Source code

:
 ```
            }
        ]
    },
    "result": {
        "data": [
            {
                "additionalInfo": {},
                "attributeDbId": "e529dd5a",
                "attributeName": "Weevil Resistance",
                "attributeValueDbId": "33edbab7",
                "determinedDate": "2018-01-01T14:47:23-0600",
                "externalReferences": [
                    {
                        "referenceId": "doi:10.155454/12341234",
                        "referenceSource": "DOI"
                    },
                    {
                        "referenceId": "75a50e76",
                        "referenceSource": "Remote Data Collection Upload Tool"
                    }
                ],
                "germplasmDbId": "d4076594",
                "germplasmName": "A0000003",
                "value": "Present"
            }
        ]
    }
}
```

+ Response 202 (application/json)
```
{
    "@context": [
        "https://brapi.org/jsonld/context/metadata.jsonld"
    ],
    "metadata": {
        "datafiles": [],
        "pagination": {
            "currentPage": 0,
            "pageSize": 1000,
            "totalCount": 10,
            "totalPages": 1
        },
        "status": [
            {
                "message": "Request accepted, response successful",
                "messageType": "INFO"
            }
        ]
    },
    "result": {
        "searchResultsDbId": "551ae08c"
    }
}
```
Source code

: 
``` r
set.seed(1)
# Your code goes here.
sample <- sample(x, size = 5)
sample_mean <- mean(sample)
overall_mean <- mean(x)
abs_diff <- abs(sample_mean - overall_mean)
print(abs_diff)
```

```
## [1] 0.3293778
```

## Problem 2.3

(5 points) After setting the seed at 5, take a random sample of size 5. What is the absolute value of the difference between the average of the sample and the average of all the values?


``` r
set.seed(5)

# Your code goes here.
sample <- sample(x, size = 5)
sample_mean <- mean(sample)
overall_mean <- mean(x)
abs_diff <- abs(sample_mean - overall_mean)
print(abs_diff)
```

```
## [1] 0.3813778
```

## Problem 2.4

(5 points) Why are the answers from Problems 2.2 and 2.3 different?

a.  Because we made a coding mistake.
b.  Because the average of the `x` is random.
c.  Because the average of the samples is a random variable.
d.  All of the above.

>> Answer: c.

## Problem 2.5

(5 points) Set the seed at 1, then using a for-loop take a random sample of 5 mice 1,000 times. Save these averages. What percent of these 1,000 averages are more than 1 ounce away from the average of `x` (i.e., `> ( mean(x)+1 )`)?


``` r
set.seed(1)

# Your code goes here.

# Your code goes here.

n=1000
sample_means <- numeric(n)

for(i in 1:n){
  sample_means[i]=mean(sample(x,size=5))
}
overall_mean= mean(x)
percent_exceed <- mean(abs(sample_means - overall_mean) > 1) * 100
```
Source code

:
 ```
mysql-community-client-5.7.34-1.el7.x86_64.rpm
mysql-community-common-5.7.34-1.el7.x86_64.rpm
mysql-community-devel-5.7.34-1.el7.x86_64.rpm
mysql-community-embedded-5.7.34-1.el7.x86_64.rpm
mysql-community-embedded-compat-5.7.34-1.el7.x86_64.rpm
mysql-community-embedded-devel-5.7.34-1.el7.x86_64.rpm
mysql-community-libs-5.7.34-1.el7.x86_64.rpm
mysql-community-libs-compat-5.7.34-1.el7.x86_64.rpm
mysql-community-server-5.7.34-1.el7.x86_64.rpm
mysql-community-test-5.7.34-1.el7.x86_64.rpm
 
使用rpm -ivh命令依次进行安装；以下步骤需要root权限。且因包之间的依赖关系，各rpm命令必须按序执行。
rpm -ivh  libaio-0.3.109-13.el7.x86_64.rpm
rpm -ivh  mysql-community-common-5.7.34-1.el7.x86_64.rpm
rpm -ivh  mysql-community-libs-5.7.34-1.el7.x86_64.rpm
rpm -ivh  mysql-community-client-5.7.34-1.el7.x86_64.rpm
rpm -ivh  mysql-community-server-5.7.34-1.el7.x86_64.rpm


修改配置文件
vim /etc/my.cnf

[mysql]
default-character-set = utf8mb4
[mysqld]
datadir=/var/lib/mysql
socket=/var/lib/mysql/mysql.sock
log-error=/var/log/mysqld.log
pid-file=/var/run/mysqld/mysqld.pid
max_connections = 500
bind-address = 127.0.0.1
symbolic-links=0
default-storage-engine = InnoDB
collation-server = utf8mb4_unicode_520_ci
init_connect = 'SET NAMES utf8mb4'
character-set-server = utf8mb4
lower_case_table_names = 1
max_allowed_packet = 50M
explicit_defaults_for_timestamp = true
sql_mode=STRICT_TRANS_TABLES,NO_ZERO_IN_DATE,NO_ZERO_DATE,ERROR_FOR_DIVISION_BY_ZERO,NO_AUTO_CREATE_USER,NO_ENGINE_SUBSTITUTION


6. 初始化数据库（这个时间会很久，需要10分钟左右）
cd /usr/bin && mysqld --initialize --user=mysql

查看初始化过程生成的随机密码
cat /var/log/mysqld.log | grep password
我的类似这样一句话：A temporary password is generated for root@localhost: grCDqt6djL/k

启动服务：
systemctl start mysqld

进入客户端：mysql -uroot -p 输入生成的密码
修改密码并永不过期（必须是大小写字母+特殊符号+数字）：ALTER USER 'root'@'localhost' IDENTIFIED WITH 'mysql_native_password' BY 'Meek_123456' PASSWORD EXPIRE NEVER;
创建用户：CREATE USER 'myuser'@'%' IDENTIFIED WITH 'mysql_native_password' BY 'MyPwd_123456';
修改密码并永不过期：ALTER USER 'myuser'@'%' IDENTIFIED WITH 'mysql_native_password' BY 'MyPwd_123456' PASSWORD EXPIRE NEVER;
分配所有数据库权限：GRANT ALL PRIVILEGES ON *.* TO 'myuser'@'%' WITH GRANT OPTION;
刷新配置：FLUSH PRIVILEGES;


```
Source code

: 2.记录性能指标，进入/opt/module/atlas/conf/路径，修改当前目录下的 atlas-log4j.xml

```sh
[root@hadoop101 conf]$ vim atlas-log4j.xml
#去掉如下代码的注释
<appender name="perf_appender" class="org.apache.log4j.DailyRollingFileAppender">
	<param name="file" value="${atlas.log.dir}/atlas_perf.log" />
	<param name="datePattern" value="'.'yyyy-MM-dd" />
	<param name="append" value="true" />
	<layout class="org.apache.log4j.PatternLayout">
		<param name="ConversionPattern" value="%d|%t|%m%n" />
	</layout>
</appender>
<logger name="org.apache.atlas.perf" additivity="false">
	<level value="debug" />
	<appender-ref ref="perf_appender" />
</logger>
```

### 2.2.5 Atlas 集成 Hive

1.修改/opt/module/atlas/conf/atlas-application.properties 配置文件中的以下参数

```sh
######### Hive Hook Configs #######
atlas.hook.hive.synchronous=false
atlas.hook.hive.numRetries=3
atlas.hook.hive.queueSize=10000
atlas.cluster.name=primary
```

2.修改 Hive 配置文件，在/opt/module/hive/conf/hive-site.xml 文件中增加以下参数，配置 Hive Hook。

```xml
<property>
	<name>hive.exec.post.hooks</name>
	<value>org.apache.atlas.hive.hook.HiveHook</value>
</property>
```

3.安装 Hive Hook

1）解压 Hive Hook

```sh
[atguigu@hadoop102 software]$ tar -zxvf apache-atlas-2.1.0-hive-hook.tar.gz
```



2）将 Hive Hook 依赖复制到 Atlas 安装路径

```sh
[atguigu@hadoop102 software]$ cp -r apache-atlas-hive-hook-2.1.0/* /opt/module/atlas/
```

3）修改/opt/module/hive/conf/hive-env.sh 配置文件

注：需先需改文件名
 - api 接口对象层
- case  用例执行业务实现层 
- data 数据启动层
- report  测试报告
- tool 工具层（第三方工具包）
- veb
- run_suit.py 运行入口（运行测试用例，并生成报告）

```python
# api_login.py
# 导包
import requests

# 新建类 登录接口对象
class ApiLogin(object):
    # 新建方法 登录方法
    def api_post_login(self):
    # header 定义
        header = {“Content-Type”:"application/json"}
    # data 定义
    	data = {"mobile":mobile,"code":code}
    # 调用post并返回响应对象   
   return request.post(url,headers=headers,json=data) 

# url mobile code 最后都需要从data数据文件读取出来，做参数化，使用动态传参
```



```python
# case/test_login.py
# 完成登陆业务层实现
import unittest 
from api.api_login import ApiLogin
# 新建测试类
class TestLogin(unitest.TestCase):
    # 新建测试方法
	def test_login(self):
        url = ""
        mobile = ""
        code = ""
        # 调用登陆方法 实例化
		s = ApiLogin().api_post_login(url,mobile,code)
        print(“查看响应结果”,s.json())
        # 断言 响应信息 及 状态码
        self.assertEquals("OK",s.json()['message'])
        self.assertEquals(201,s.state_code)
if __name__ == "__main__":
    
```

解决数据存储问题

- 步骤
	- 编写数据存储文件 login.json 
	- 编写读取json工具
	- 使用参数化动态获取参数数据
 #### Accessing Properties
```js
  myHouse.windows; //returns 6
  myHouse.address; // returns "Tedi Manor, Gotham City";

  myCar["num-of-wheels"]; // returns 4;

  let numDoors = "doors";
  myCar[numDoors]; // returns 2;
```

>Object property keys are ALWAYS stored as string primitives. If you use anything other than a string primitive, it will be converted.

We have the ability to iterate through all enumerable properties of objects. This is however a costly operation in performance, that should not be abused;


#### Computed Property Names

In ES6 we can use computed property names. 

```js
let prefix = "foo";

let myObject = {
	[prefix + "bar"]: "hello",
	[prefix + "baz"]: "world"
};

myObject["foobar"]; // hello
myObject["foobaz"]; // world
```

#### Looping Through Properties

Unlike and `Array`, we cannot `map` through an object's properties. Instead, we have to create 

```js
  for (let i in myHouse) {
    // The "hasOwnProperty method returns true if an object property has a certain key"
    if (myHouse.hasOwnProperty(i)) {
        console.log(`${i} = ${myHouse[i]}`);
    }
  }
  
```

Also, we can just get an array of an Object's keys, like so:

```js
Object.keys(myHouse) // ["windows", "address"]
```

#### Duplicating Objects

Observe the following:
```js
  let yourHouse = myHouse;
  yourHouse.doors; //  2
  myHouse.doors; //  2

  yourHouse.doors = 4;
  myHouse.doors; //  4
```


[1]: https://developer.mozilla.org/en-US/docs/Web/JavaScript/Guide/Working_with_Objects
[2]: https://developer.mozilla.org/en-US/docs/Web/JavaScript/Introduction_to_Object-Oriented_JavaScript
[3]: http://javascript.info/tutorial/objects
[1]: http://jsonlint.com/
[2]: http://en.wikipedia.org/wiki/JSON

#### WHAT IS NEEDED
Each line of the records above that holds the word "EXPIRE" should be counted, and only the final number stated.

#### WRITTEN SOLUTION
2